_Study questions_
a: Answer these about the passage on baseball analytics, one line each:
(i) In what year did Bill James begin publishing his "Baseball Abstract"?
(ii) Which formula did James devise for pitchers?
(iii) Which magazine named James one of the 100 most influential people in the world in 2006?
b: Give the next part of the passage on baseball analytics, picking up right after its final sentence.

_Document section_

The concept of advanced analytics is a relatively young one. Bill James, one of its earliest pioneers, began publishing his annual (and seminal) “Baseball Abstract” in 1977, describing his progressive approach to statistical analysis in baseball as sabermetrics. As James saw it, a sport that, since its earliest days, had relied almost exclusively on simple “counting stats” in its evaluation of player performance was sorely lacking in nuanced quantifying models that helped better describe true player value.



Specifically, bellwether baseball statistics such as RBIs for hitters and wins for pitchers could be easily understood by anyone remotely familiar with the game. But those figures measured outcomes, heavily influenced by contextual variables such as batting order spot and teammate performance. Having already learned this, James set out to find more reliable statistical methods for determining player success. His innovation of formulas such as runs created for hitters and win shares for pitchers offered a more accurate reading of player contributions to game outcomes.

James would go on to work for the Boston Red Sox as an advisor, and in 2006 was even named one of the 100 most influential people in the world by “Time” magazine. His work, it could be argued, was the muse for baseball’s Moneyball movement. Although initially met with skepticism and, in some cases, open resentment, James’ gift to baseball was a shared language that everyone – first fans, then front office executives, and eventually coaches and players – could understand and speak. That analytics shorthand, which has been replicated in other sports, has become a critical driver for clubs and entire leagues in player performance optimization and the continued improvement and evolution of our games.

_Stored data_
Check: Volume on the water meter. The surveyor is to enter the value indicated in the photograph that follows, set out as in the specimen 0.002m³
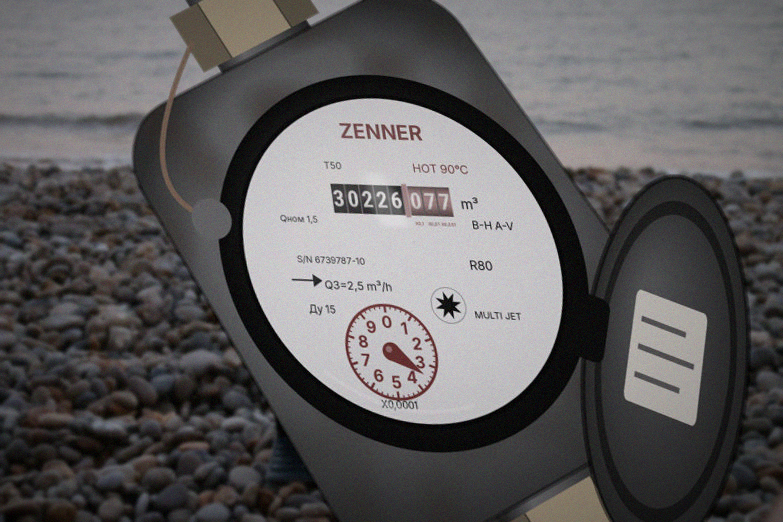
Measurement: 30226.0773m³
...
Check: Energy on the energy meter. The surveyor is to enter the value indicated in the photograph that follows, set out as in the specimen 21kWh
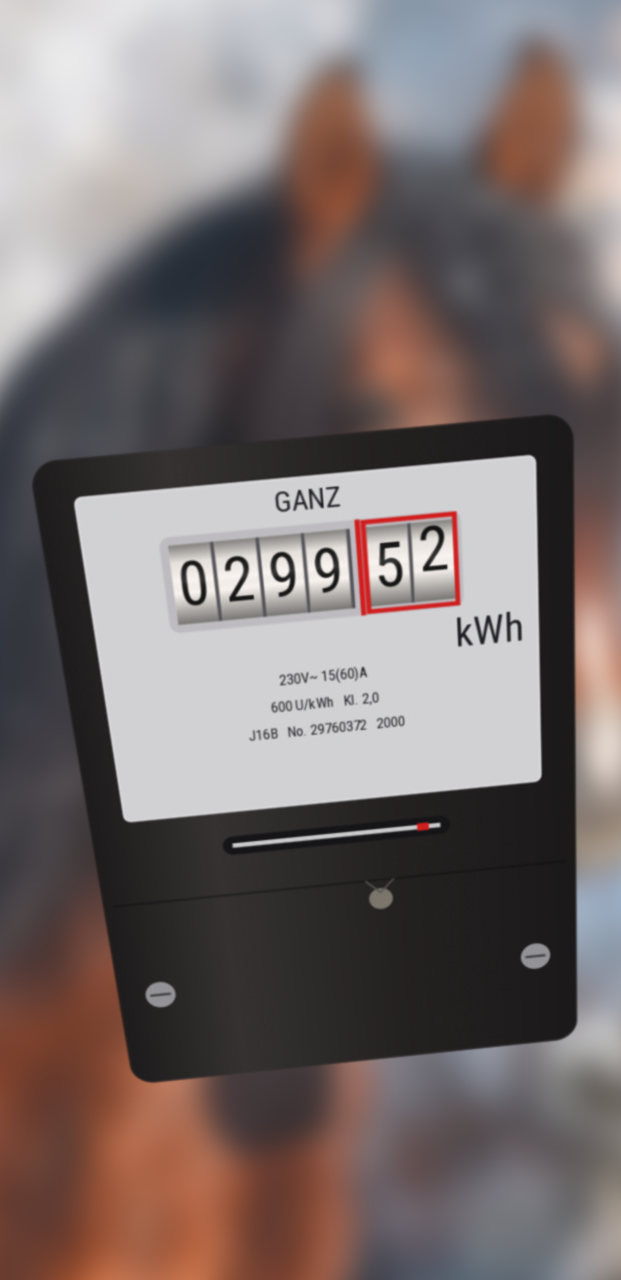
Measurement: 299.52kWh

_Answers to the exercises_
a:
(i) 1977
(ii) Win shares
(iii) "Time"

b:
How Technology Has Supercharged Advanced Analytics

While James and some of his contemporaries helped broaden perspectives across sports with advanced statistical models and new ways of thinking about player value, even their most descriptive analytical innovations had limitations. The rub: although more accurate and detailed in their measurement of player performance than statistics of the past, advanced analytics were only slightly more helpful (if at all) in predicting future performance. Additionally, the statistical inputs could be culled only from game scenarios, which made comparing a player’s value – or potential – to that of another all but impossible in many cases.


Enter technology. Whereas tech innovation in sports progressed at a crawl through much of last century, yielding the stopwatch and baseball’s pitching gun, and little else, the past decade has seen an explosion of new tech solutions enter the market. The vast majority of these tools are focused on improving player performance and, notably, measuring kinetic potential. Instead of relying solely on statistics analysis – which, although improved, remains outcome-based and limited by game participation – performance evaluators now have technology resources to track all player movements across games, practices and training sessions, a treasure trove of information that has more predictive value than any statistical model.


Making the Most of Advanced Analytics

Although in-game statistics and kinetic-movement measurements provide player evaluators with distinctly different inputs, both now tend to be tossed into the bucket of advanced analytics, at least in the broadest use of the term. At the end of the day, it’s all data – and data is the currency of the land when attempting to draw conclusions about player value in sports today.

What isn’t discussed nearly as widely as sports’ Big Data revolution is the importance of translating these discoveries – making data digestible, as Bill James once did in baseball, so that all necessary parties could speak a shared language. Sports scientists have the ability to interpret player data collected from performance statistics and technological means. But if they aren’t able to convey those findings organization- or league-wide, to a more diverse audience, the opportunity to share and discuss these insights through collective analysis and evaluation is lost.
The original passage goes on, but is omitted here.